In a dismal, dark, and rather spooky world – which looks like a futuristic version of Hong Kong – the police are presented as dogs, those who remain apolitical are pigs (that’s almost everyone) and the protesters look like cockroaches – all insults commonly used in Hong Kong, and directly inspired by Farm animal, says the development team.
“If our game can make at least one person fight, then maybe we can change the world a bit,” says Mandy, another Zeitgeist member.

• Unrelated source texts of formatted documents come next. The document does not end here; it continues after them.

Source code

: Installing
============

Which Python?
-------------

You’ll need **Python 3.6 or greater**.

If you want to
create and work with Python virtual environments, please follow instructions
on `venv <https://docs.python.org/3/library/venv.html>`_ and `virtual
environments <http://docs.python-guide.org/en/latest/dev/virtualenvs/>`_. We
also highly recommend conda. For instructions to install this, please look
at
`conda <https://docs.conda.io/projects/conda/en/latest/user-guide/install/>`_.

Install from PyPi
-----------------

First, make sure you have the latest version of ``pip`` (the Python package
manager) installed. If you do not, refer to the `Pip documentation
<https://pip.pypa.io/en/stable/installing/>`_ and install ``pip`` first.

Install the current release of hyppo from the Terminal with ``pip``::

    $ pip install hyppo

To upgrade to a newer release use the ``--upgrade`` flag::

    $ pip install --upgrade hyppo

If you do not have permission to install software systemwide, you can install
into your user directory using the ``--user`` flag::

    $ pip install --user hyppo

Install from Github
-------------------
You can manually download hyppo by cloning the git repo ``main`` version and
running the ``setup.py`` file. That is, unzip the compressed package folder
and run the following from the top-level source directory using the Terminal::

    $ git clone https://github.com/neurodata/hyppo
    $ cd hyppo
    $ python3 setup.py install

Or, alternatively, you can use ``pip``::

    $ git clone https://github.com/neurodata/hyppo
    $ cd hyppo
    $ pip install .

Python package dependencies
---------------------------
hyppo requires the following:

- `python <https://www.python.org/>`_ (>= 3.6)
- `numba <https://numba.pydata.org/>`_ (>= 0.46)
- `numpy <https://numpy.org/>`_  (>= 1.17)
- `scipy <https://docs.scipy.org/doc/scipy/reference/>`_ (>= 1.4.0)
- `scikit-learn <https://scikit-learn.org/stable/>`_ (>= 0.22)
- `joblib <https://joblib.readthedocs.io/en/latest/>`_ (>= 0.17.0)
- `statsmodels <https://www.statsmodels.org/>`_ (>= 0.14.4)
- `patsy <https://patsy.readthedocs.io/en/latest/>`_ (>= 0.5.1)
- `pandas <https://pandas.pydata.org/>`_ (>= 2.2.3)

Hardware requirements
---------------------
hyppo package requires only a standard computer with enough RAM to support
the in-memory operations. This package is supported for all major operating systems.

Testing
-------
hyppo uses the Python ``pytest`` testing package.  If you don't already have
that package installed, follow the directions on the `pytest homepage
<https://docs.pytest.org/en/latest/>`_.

“We are trying to paint a general scenario of how dictatorships shape society. You will see the framework of Hope, life under surveillance, everything is happening in mainland China, ”Mandy continues, referring to the government’s use of facial recognition technology, digital surveillance and even personality assessments. point-based. “But it’s not just happening in China. There are so many countries going through similar things. We’re just trying to give an experience of what it’s like to live under a dictatorship, and more specifically what life in Hong Kong is like.
Through moral dilemmas and tough decisions that influence the progression and ending of the game, the developers hope to not only provide you with a thrilling gaming experience, but also make you think about how you live your life.
Mighcty, who wishes to remain anonymous because of his concerns about harassment, shares this sentiment. He is an independent developer who recently managed to raise nearly $ 15,000 in a month from supporters of the democracy movement, all to fund the development of his game, Datura’s legacy. The game is a fictional 2D fantasy story inspired by the Hong Kong protests, in which Mighcty hopes to preserve the memory of key events of the past few years. With a release slated for 2022, he also hopes to spread the story of Hong Kong’s pro-democracy movement to audiences he might not otherwise have reached. In Legacy of Datura, the player will travel between parallel universes, all different versions of Hong Kong, fighting cops and throwing magical fireballs at bad guys.
But it was not initially structured that way. In early 2019, “when I started planning the game it wasn’t about the protests,” Mighcty told WIRED. “Because they hadn’t happened yet.”
“Now I’m trying to create a story that encourages people in Hong Kong to keep doing what they want to do,” he says. “That no matter what, they can keep fighting for their dreams, they can keep fighting for their life, whatever it is. I just want them to remember why they are doing certain things.
The game takes place in a fantastic version of the mass protests of 2019, and, in the demo which is currently available to the public, the player is immersed in one of the defining moments of the movement: the Yuen Long Attack, or Incident 721. It may not mean much to you, but to pro-democracy Hong Kongers it means everything.